Weird KNIME Behaviour when integrating R Snippet into workflow, Node created an empty data table

Hello everyone,

This is my first time working with R in Knime and I am doing something wrong. I am trying to modify the Sentiment example from KNIME Example server (009007_SentimentClassification) to use with tweets instead of IMDB reviews.

As I got very poor result when I tried this workflow with my tweets data (66%), so I modified some parts of the original workflow starting with the Punctuation Erasure because I noticed that this node has a bug as described in

https://tech.knime.org/forum/knime-textprocessing/punctuation-erasure

The original part was: ... >> punctuation erasure >> Number Filter >> N chars filter >> Stop word filter >> Case Converter >> Snowball Stemmer >> Bag of Words Creator >> ...
 

I am trying to replace most of the nodes with one R Snippet node with the followings contents

library('stringr')

# punctuation erasure
knime.in$"Document" <- str_replace_all(knime.in$"Document", "[[:punct:]]", " ")
# rename column
colnames(knime.in) <- "Document2"
# reduce multiple space characters to 1
knime.in <- as.data.frame(apply(knime.in,2,function(x) gsub("(?<=[\\s])\\s*|^\\s+|\\s+$", "", x, perl=TRUE)))
#convert to lower case
as.data.frame(sapply(knime.in, tolower))

knime.out <- knime.in

And the workflow part becomes: ... > R Snippet > Strings to documents >Number filter > N chars filter > Stop word filter > Case converter > Column filter > Snowball stemmer > Bag of words creator > ...

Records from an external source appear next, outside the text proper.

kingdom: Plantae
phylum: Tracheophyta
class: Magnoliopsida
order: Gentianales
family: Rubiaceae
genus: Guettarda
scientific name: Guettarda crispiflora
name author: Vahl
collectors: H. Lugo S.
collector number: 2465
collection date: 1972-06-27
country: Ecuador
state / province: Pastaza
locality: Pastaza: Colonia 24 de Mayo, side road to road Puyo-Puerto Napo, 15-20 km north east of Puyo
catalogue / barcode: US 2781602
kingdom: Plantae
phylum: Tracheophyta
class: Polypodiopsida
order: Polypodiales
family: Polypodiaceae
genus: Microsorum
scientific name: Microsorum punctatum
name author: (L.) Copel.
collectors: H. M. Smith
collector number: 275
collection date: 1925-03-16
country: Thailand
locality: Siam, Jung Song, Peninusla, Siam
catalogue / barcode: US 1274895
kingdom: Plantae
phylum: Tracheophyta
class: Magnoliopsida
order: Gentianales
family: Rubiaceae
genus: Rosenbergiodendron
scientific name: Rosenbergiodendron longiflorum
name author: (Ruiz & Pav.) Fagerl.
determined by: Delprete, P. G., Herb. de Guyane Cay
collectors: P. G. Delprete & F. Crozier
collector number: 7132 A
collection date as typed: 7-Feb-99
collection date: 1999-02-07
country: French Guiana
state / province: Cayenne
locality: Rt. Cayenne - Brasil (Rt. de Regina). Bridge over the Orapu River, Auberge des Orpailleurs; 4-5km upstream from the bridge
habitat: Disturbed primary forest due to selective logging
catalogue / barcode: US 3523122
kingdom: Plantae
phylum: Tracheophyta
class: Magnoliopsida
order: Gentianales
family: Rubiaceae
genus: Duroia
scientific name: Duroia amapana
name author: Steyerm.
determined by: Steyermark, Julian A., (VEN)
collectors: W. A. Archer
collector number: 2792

At the node Bag of words creator I received the warning

Node created an empty data table.

Until now, I cannot resolve this problem, I have checked every step and setting for the nodes that i used without any luck. Do you have any idea what was wrong?

 

Use the String To Document after the R snippet node. That forces you to work with the two columns (Sentiment and Text) but at least R will understand the data - otherwise R only appears to see the Title and not the Full-text.

BTW it occurs to me that you should not put Sentiment into the Title because it will be part of the actual Document and then part of the explanatory variables. That's at least how it was set in the attached workflow... The alternative is to create an empty string column and use that as title or text.